__ACTIVITIES__.
a: Rewrite the post on age in Query Health. Begin at the words "In CCD, a template" and stop after "any observable condition).", replacing "Age at Onset" with "Onset Age".
b: According to the post on age in Query Health, what rule does the writer believe CMS and/or NQF has established for patient age in measures?
c: Decide whether each statement agrees with the post on age in Query Health. Answer yes or no for each, and quote the words of the post that decide it.
(i) The Measure Period defines a default filter for queried events, and this filter can be overridden.
(ii) The CCD template for Age at Onset ties the age to the end of the time period associated with a diagnosis.
(iii) Challenges around time were discussed on the Query Health Technical call.

Thursday, May 24, 2012

Dealing with Age in QueryHealth

We discussed some of the challenges around time on the Query Health Technical call today.  We agreed that we needed to look at some specific use cases in order to generate appropriate guidance about how to represent different cases.  One of the cases we needed to look at was age of the patient (which I've extended just a bit to Person for a particular reason).

Age of the Patient with respect to the Measure Period
The most common case in dealing with age is in filtering patients by age for the purpose of computing a measure.  We've already established that the Measure Period defines a default filter for events that are being queried, and that this can be overridden within the various criteria.

A question that results is that when there is a filter on age, does that mean:  Was the patient within this age range at any time during the measure period, or was the patient within this range at the start (or end) of the measure period.

In developing measures, I believe CMS and/or NQF has established the rule that it is the age of the patient at the end of the period (e.g., see NQF Measure 59).

In CCD, a template was constructed to represent Age at Onset which ties the age to the beginning of the time period typically associated with a diagnosis (but could be any observable condition).

The idea described in the Query Health implementation guide is that observations whose effective time overlaps with the measure period are within the scope of the query.

__ENTRIES SHOWN__.
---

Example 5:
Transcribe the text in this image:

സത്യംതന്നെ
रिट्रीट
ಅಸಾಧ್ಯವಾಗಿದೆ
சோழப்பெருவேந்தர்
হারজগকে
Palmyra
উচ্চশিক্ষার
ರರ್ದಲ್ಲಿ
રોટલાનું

__ANSWERS TO THE PROBLEMS__.
a:
In CCD, a template was constructed to represent Onset Age which ties the age to the beginning of the time period typically associated with a diagnosis (but could be any observable condition).

b: The rule is that it is the age of the patient at the end of the period.

c:
(i) Yes: "the Measure Period defines a default filter for events that are being queried, and that this can be overridden within the various criteria."
(ii) No: "ties the age to the beginning of the time period typically associated with a diagnosis"
(iii) Yes: "We discussed some of the challenges around time on the Query Health Technical call today."